• THE EXERCISE:
Count the lines in the rows below that contain the string "offsetDistance", treating uppercase and lowercase letters as distinct. Give only the number.
** start of ENTRIES SUPPLIED **
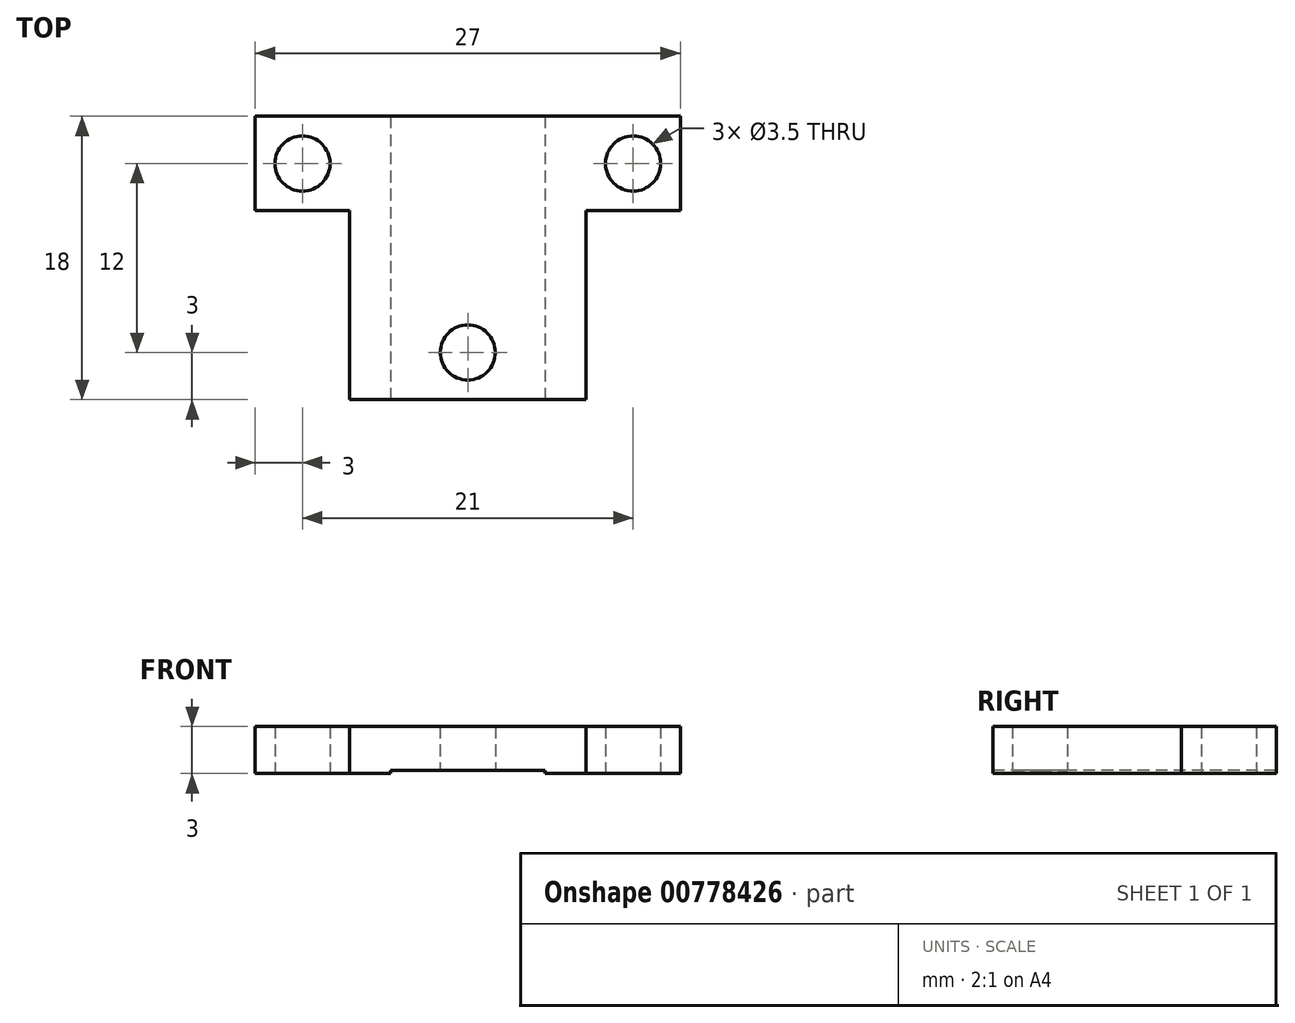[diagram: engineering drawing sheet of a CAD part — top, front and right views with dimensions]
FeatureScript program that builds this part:
annotation { "Feature Type Name" : "Feature", "Feature Type Description" : "" }
export const myFeature = defineFeature(function(context is Context, id is Id, definition is map)
    precondition{}
    {
        {
            var Q0;
            Q0=qCreatedBy(makeId("Top.planeOp"),FACE);
            var sketch = newSketch(context, id + "F0", { "sketchPlane" : qUnion([Q0])});
            skLineSegment(sketch, "E0.bottom", {"start": v(-7.5, 9) * mm, "end": v(7.5, 9) * mm});
            skLineSegment(sketch, "E0.top", {"start": v(-7.5, -9) * mm, "end": v(7.5, -9) * mm});
            skLineSegment(sketch, "E0.left", {"start": v(-7.5, 9) * mm, "end": v(-7.5, -9) * mm});
            skLineSegment(sketch, "E0.right", {"start": v(7.5, 9) * mm, "end": v(7.5, -9) * mm});
            skPoint(sketch, "E0.middle", {"position": v(0, 0) * mm});
            skLineSegment(sketch, "E1.bottom", {"start": v(-7.5, 9) * mm, "end": v(-13.5, 9) * mm});
            skLineSegment(sketch, "E1.top", {"start": v(-7.5, 3) * mm, "end": v(-13.5, 3) * mm});
            skLineSegment(sketch, "E1.left", {"start": v(-7.5, 9) * mm, "end": v(-7.5, 3) * mm});
            skLineSegment(sketch, "E1.right", {"start": v(-13.5, 9) * mm, "end": v(-13.5, 3) * mm});
            skLineSegment(sketch, "E2.MirrorCS", {"start": v(7.5, 3) * mm, "end": v(13.5, 3) * mm});
            skLineSegment(sketch, "E3.MirrorCS", {"start": v(13.5, 9) * mm, "end": v(13.5, 3) * mm});
            skLineSegment(sketch, "E4.MirrorCS", {"start": v(7.5, 9) * mm, "end": v(13.5, 9) * mm});
            skLineSegment(sketch, "E5", {"start": v(-10.5, 3) * mm, "end": v(-10.5, 6) * mm});
            skCircle(sketch, "E6", {"center": v(-10.5, 6) * mm, "radius": 1.75 * mm});
            skCircle(sketch, "E7.MirrorC", {"center": v(10.5, 6) * mm, "radius": 1.75 * mm});
            skLineSegment(sketch, "E8", {"start": v(0, -9) * mm, "end": v(0, -6) * mm});
            skCircle(sketch, "E9", {"center": v(0, -6) * mm, "radius": 1.75 * mm});
            skSolve(sketch);
        }
        {
            var Q0;
            {var subQ1=sQuery(id+"F0.wireOp",EDGE,"E0.bottom");Q0=makeQuery(id+"F0.imprint","IMPRINT",FACE,{"disambiguationData":[TD([[makeQuery(id+"F0.imprint","IMPRINT",EDGE,{"derivedFrom":subQ1}),-1.0]])]});}
            var sketch = newSketch(context, id + "F1", { "sketchPlane" : qUnion([Q0])});
            skLineSegment(sketch, "E10.bottom", {"start": v(-4.9, 9) * mm, "end": v(4.9, 9) * mm});
            skLineSegment(sketch, "E10.top", {"start": v(-4.9, -9) * mm, "end": v(4.9, -9) * mm});
            skLineSegment(sketch, "E10.left", {"start": v(-4.9, 9) * mm, "end": v(-4.9, -9) * mm});
            skLineSegment(sketch, "E10.right", {"start": v(4.9, 9) * mm, "end": v(4.9, -9) * mm});
            skPoint(sketch, "E10.middle", {"position": v(0, 0) * mm});
            skSolve(sketch);
        }
        {
            var Q0;
            Q0 = qSketchRegion(id + "F0", true);
            extrude(context, id + "F2", {"entities" : qUnion([Q0]), "depth" : 3 * mm, "offsetDistance" : 25 * mm});
        }
        {
            var Q0;
            Q0 = qSketchRegion(id + "F1", true);
            extrude(context, id + "F3", {"entities" : qUnion([Q0]), "operationType" : NewBodyOperationType.REMOVE, "oppositeDirection" : true, "depth" : -.2 * mm, "offsetDistance" : 25 * mm});
        }
    });
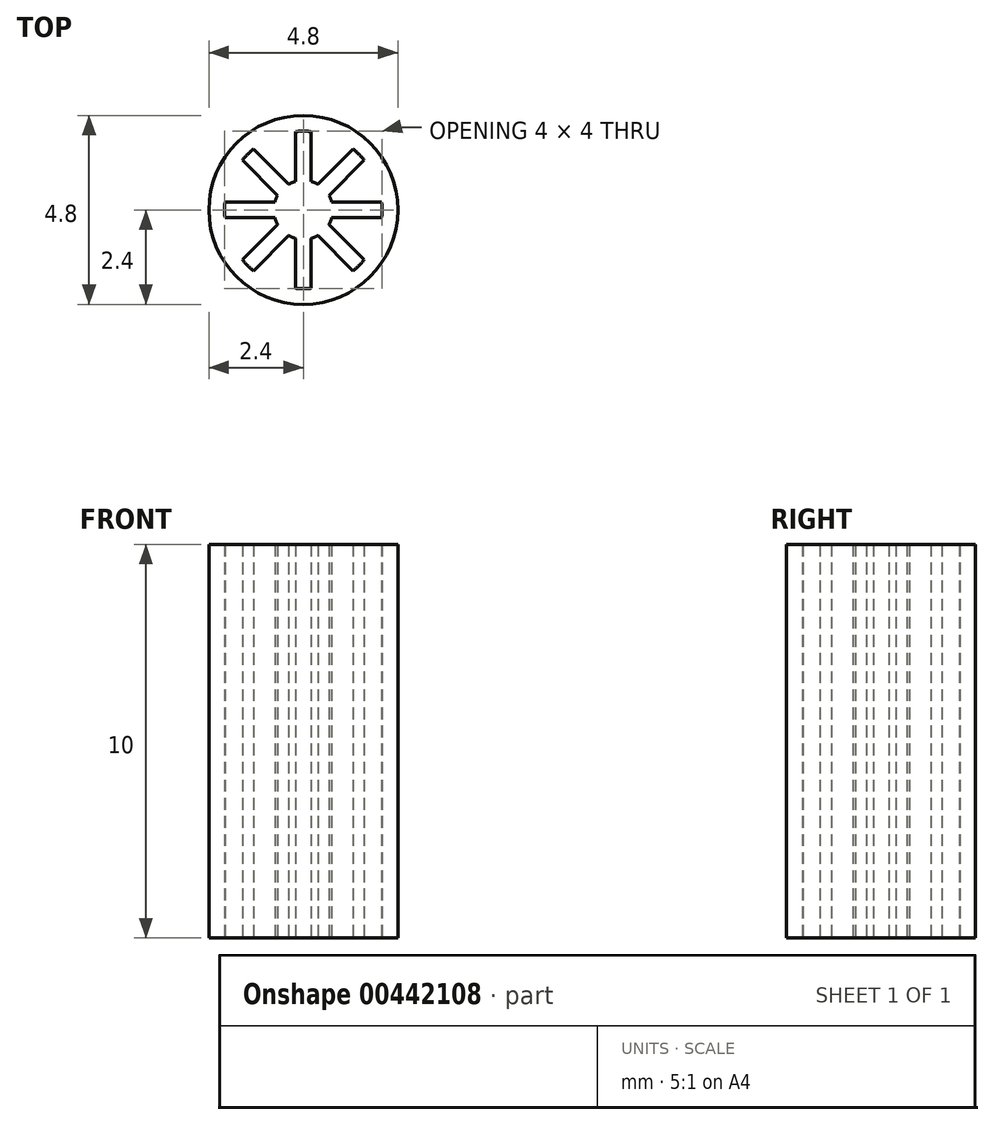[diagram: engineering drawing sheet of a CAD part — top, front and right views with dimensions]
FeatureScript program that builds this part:
annotation { "Feature Type Name" : "Feature", "Feature Type Description" : "" }
export const myFeature = defineFeature(function(context is Context, id is Id, definition is map)
    precondition{}
    {
        {
            var Q0;
            Q0=qCreatedBy(makeId("Top.planeOp"),FACE);
            var sketch = newSketch(context, id + "F0", { "sketchPlane" : qUnion([Q0])});
            skArc(sketch, "E0", {"start": v(-1.27, 1.55) * mm, "mid": v(-1.41, 1.41) * mm, "end": v(-1.55, 1.27) * mm});
            skArc(sketch, "E1", {"start": v(-0.65, 0.37) * mm, "mid": v(-0.7, 0.29) * mm, "end": v(-0.72, 0.2) * mm});
            skCircle(sketch, "E2", {"center": v(0, 0) * mm, "radius": 2.4 * mm});
            skLineSegment(sketch, "E3", {"start": v(0, 0) * mm, "end": v(0, 2) * mm, "construction": true});
            skLineSegment(sketch, "E4", {"start": v(-0.2, 0.72) * mm, "end": v(-0.2, 1.99) * mm});
            skLineSegment(sketch, "E5", {"start": v(0, 0) * mm, "end": v(-1.41, 1.41) * mm, "construction": true});
            skLineSegment(sketch, "E6", {"start": v(0, 0) * mm, "end": v(-2, 0) * mm, "construction": true});
            skLineSegment(sketch, "E7", {"start": v(-1.27, 1.55) * mm, "end": v(-0.37, 0.65) * mm});
            skLineSegment(sketch, "E8.MirrorCS", {"start": v(-1.55, 1.27) * mm, "end": v(-0.65, 0.37) * mm});
            skLineSegment(sketch, "E9.MirrorCS", {"start": v(-0.72, 0.2) * mm, "end": v(-1.99, 0.2) * mm});
            skLineSegment(sketch, "E10.MirrorCS", {"start": v(-0.72, -0.2) * mm, "end": v(-1.99, -0.2) * mm});
            skLineSegment(sketch, "E11.MirrorCS", {"start": v(-1.55, -1.27) * mm, "end": v(-0.65, -0.37) * mm});
            skLineSegment(sketch, "E12.MirrorCS", {"start": v(-0.2, -0.72) * mm, "end": v(-0.2, -1.99) * mm});
            skLineSegment(sketch, "E13.MirrorCS", {"start": v(-1.27, -1.55) * mm, "end": v(-0.37, -0.65) * mm});
            skLineSegment(sketch, "E14.MirrorCS", {"start": v(0.2, 0.72) * mm, "end": v(0.2, 1.99) * mm});
            skLineSegment(sketch, "E15.MirrorCS", {"start": v(1.27, 1.55) * mm, "end": v(0.37, 0.65) * mm});
            skLineSegment(sketch, "E16.MirrorCS", {"start": v(1.55, 1.27) * mm, "end": v(0.65, 0.37) * mm});
            skLineSegment(sketch, "E17.MirrorCS", {"start": v(0.72, 0.2) * mm, "end": v(1.99, 0.2) * mm});
            skLineSegment(sketch, "E18.MirrorCS", {"start": v(0.72, -0.2) * mm, "end": v(1.99, -0.2) * mm});
            skLineSegment(sketch, "E19.MirrorCS", {"start": v(1.55, -1.27) * mm, "end": v(0.65, -0.37) * mm});
            skLineSegment(sketch, "E20.MirrorCS", {"start": v(1.27, -1.55) * mm, "end": v(0.37, -0.65) * mm});
            skLineSegment(sketch, "E21.MirrorCS", {"start": v(0.2, -0.72) * mm, "end": v(0.2, -1.99) * mm});
            skArc(sketch, "E22.trimOffspring", {"start": v(0.2, 1.99) * mm, "mid": v(0, 2) * mm, "end": v(-0.2, 1.99) * mm});
            skArc(sketch, "E23.trimOffspring", {"start": v(1.55, 1.27) * mm, "mid": v(1.41, 1.41) * mm, "end": v(1.27, 1.55) * mm});
            skArc(sketch, "E24.trimOffspring", {"start": v(1.99, -0.2) * mm, "mid": v(2, 0) * mm, "end": v(1.99, 0.2) * mm});
            skArc(sketch, "E25.trimOffspring", {"start": v(1.27, -1.55) * mm, "mid": v(1.41, -1.41) * mm, "end": v(1.55, -1.27) * mm});
            skArc(sketch, "E26.trimOffspring", {"start": v(-0.2, -1.99) * mm, "mid": v(0, -2) * mm, "end": v(0.2, -1.99) * mm});
            skArc(sketch, "E27.trimOffspring", {"start": v(-1.55, -1.27) * mm, "mid": v(-1.41, -1.41) * mm, "end": v(-1.27, -1.55) * mm});
            skArc(sketch, "E28.trimOffspring", {"start": v(-1.99, 0.2) * mm, "mid": v(-2, 0) * mm, "end": v(-1.99, -0.2) * mm});
            skArc(sketch, "E29.trimOffspring", {"start": v(-0.2, 0.72) * mm, "mid": v(-0.29, 0.7) * mm, "end": v(-0.37, 0.65) * mm});
            skArc(sketch, "E30.trimOffspring", {"start": v(0.37, 0.65) * mm, "mid": v(0.29, 0.7) * mm, "end": v(0.2, 0.72) * mm});
            skArc(sketch, "E31.trimOffspring", {"start": v(0.72, 0.2) * mm, "mid": v(0.7, 0.29) * mm, "end": v(0.65, 0.37) * mm});
            skArc(sketch, "E32.trimOffspring", {"start": v(0.65, -0.37) * mm, "mid": v(0.7, -0.29) * mm, "end": v(0.72, -0.2) * mm});
            skArc(sketch, "E33.trimOffspring", {"start": v(0.2, -0.72) * mm, "mid": v(0.29, -0.7) * mm, "end": v(0.37, -0.65) * mm});
            skArc(sketch, "E34.trimOffspring", {"start": v(-0.37, -0.65) * mm, "mid": v(-0.29, -0.7) * mm, "end": v(-0.2, -0.72) * mm});
            skArc(sketch, "E35.trimOffspring", {"start": v(-0.72, -0.2) * mm, "mid": v(-0.7, -0.29) * mm, "end": v(-0.65, -0.37) * mm});
            skSolve(sketch);
        }
        {
            var Q0;
            Q0=makeQuery(id+"F0.imprint","IMPRINT",FACE,{"disambiguationData":[TD([[makeQuery(id+"F0.imprint","IMPRINT",EDGE,{"derivedFrom":sQuery(id+"F0.wireOp",EDGE,"E0")}),-1.0]])]});
            extrude(context, id + "F1", {"entities" : qUnion([Q0]), "depth" : 10 * mm});
        }
    });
** end of ENTRIES SUPPLIED **
• THE REPLY:
2